* _What this task involves_
Please transcribe the data below exactly. Leave the pictures out.

* _Information shown_
◇ ◇ ◇ ◇ ◇ ◇ ◇
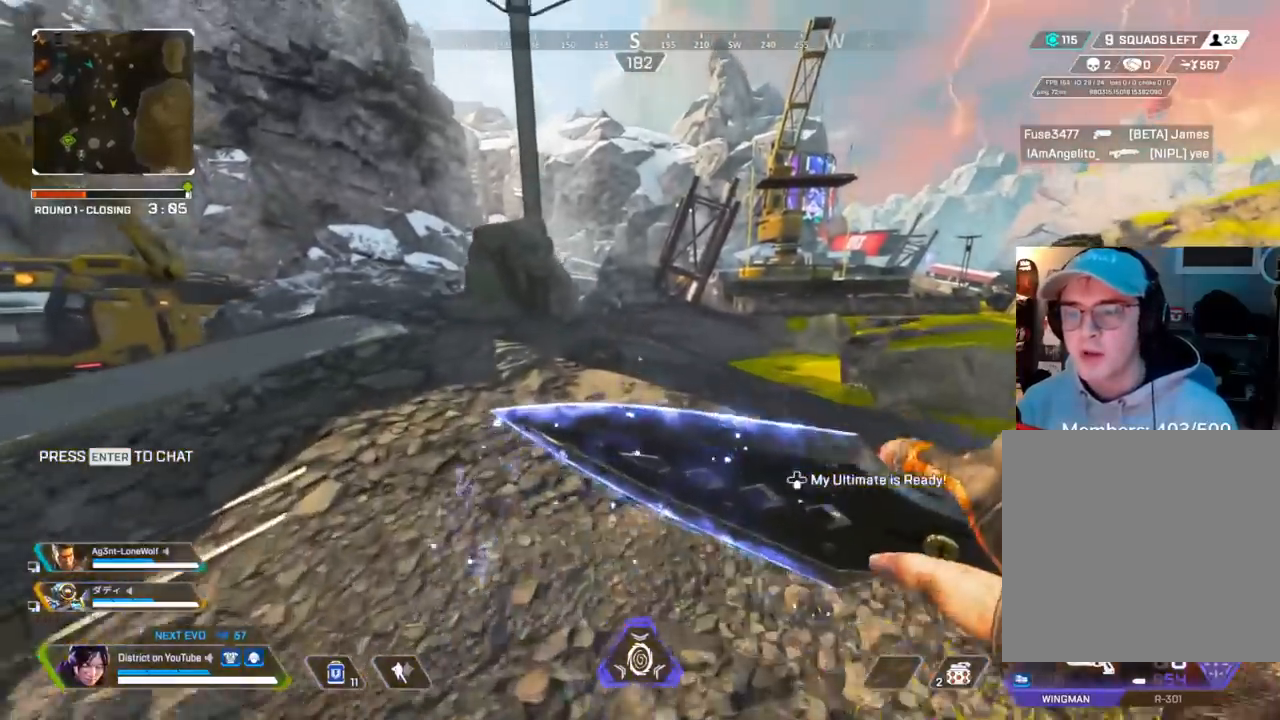
{"buttons": [], "left_stick": "up", "right_stick": "center", "events": [[83, "left_stick", "up"]]}
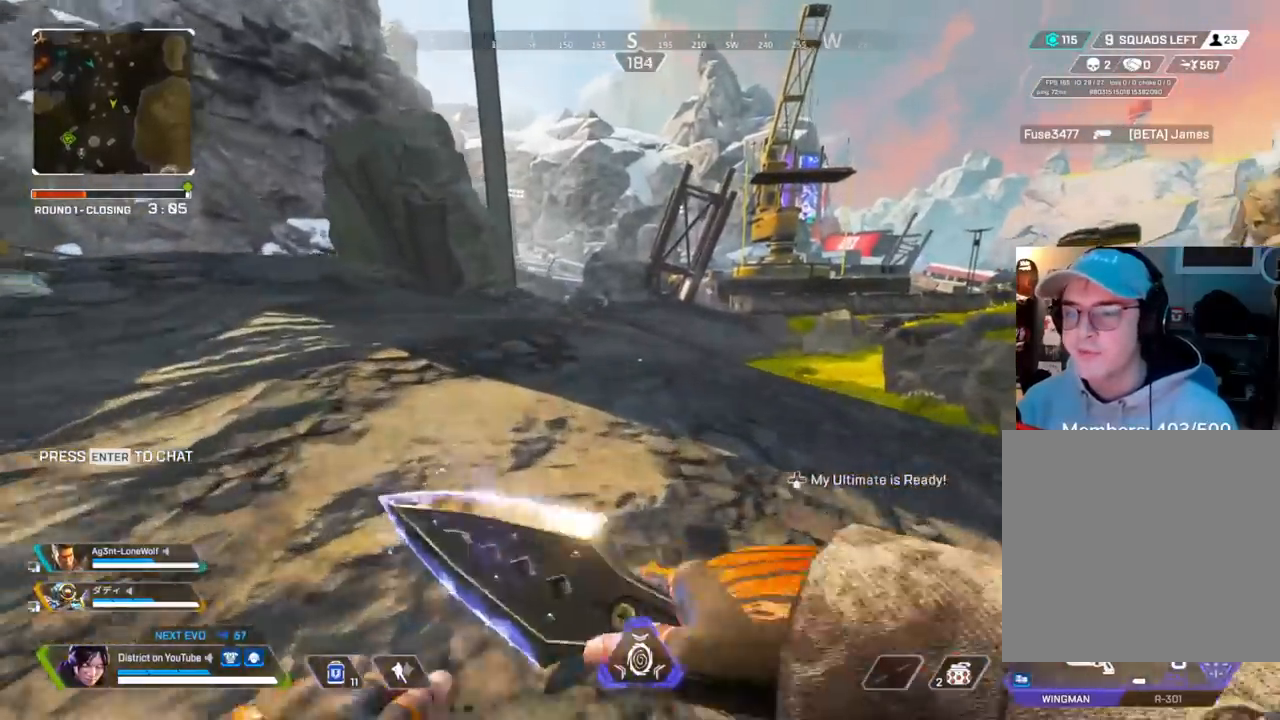
{"buttons": [], "left_stick": "up", "right_stick": "center", "events": []}
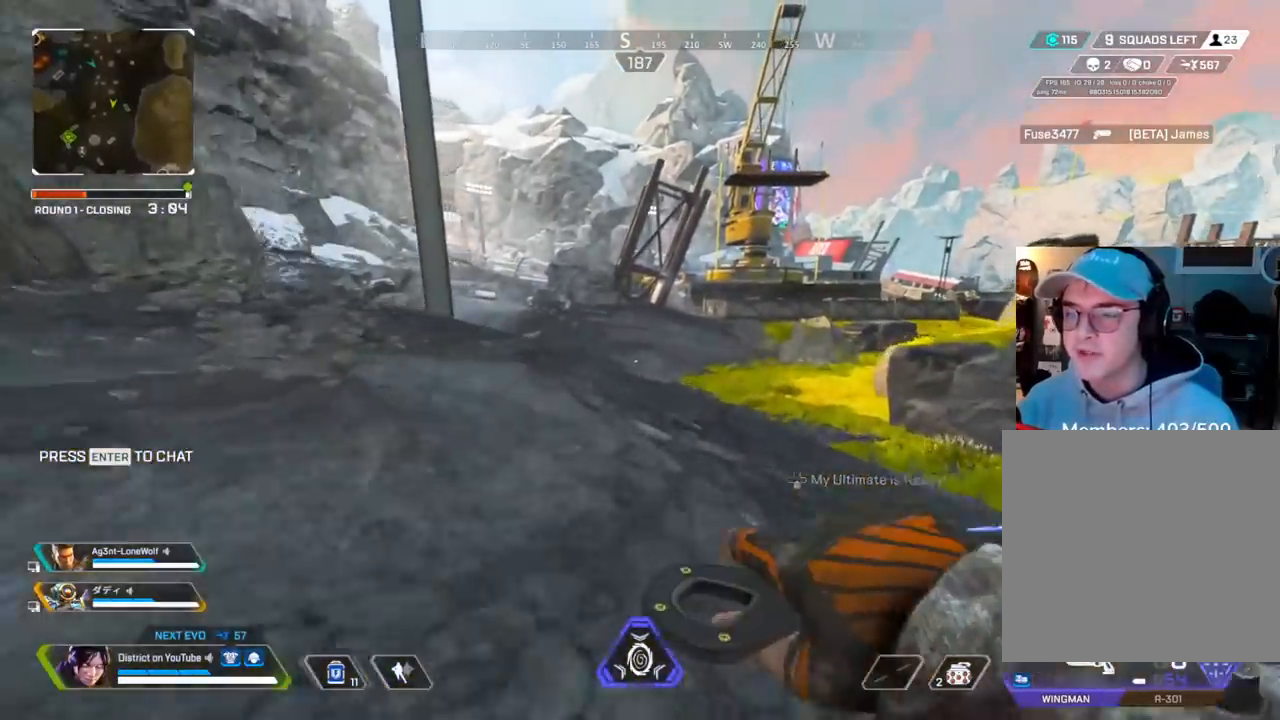
{"buttons": [], "left_stick": "up", "right_stick": "center", "events": []}
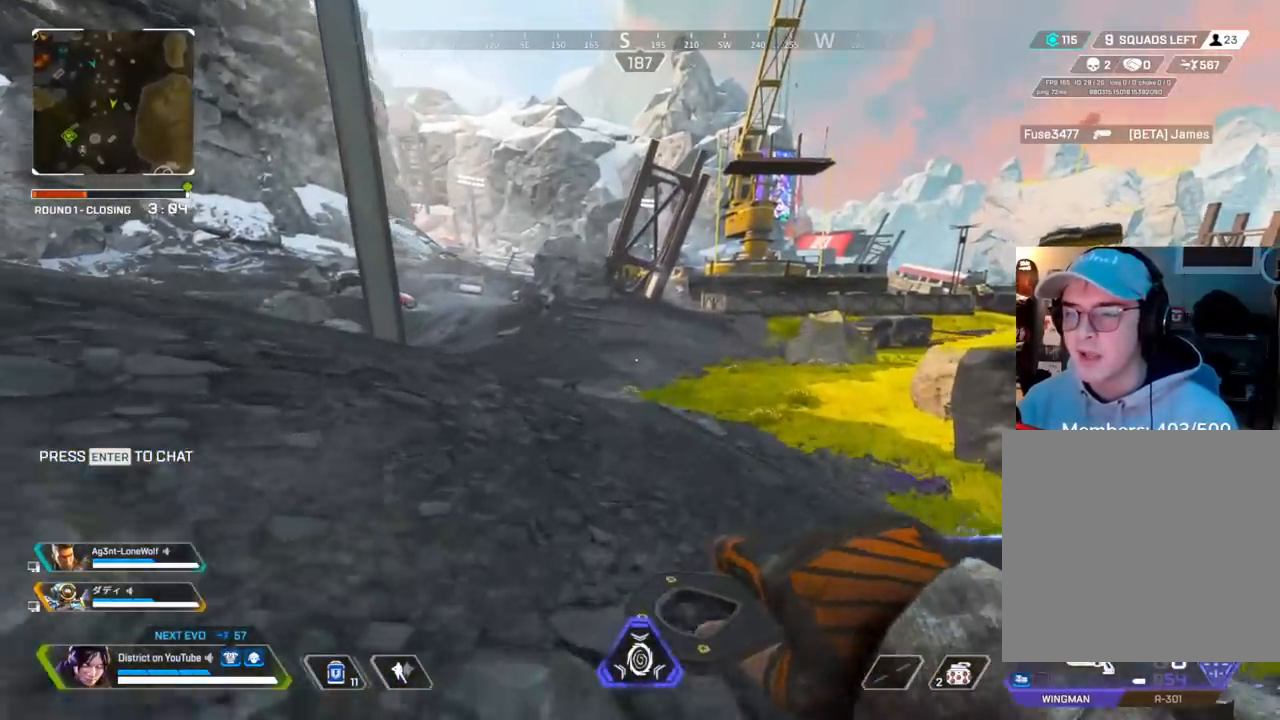
{"buttons": [], "left_stick": "up", "right_stick": "center", "events": []}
◇ ◇ ◇ ◇ ◇ ◇ ◇
* _Exercise answer_
{"buttons": [], "left_stick": "up", "right_stick": "center", "events": [[83, "left_stick", "up"]]}
{"buttons": [], "left_stick": "up", "right_stick": "center", "events": []}
{"buttons": [], "left_stick": "up", "right_stick": "center", "events": []}
{"buttons": [], "left_stick": "up", "right_stick": "center", "events": []}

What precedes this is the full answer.